The arbitrary production of emotional turmoil  
Gerhild Perl (University of Trier)

Paper short abstract:

Drawing on research in a women’s migration detention center in southern Spain, this paper sheds light on the seemingly arbitrary production of emotions.

Paper long abstract:

Drawing on research in a women’s migration detention center in southern Spain, this paper sheds light on the seemingly arbitrary production of emotions. Focusing on one concrete field situation, I analyze how the decision to release some and extend detention for others, thereby increasing the likelihood of deportation, causes great relief on the one hand and panic and terrifying incomprehension on the other. I am particularly interested in the ways how executed law appears arbitrary to migrants, volunteers, legal aid assistants, researchers and the police officers themselves.
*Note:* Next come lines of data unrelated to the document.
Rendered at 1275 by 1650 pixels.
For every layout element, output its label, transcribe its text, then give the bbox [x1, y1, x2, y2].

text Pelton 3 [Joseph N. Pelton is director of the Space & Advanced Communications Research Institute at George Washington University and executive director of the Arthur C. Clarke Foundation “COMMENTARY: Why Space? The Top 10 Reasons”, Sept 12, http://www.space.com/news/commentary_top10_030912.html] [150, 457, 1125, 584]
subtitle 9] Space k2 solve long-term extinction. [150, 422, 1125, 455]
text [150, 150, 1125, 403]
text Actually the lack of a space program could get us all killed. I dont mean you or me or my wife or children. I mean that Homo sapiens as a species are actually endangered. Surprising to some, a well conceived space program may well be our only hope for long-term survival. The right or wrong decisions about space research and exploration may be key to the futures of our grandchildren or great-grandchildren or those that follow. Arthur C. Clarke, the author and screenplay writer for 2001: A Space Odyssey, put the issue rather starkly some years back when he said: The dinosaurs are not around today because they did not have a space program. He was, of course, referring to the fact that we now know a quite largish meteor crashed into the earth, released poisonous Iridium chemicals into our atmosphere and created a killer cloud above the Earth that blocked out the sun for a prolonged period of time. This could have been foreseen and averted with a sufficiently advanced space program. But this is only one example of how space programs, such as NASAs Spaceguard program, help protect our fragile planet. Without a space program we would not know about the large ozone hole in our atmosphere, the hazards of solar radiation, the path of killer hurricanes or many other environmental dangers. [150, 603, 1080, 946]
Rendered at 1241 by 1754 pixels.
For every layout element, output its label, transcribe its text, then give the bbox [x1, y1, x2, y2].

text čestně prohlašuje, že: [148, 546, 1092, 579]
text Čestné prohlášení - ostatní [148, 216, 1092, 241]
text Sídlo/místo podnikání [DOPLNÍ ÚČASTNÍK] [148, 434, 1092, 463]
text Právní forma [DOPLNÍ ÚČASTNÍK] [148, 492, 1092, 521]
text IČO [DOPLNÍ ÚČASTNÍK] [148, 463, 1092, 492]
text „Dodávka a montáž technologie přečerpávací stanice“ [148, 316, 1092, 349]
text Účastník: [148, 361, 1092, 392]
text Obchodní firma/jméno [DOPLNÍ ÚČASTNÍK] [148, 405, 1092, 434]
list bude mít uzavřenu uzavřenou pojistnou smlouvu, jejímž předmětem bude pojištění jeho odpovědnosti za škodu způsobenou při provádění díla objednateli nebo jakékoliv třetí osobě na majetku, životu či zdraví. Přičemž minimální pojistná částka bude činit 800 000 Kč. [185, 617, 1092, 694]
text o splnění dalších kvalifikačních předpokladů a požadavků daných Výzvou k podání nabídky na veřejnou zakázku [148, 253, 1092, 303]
Therefore, “arbitrariness” – understood as a mode of production within the affective economy of deportation – is a useful concept to convey the experience when something apparently capricious happens to one beyond reason or rule. It is not only the fear of deportation, but also the unfathomable reasons why one person is deported but not the other that cause emotional turmoil and, moreover, shift power relations. I argue that arbitrariness is an affective and effective power-technique that obscures the workings of the state, causes momentary powerlessness but also produces new strategies to fight deportations.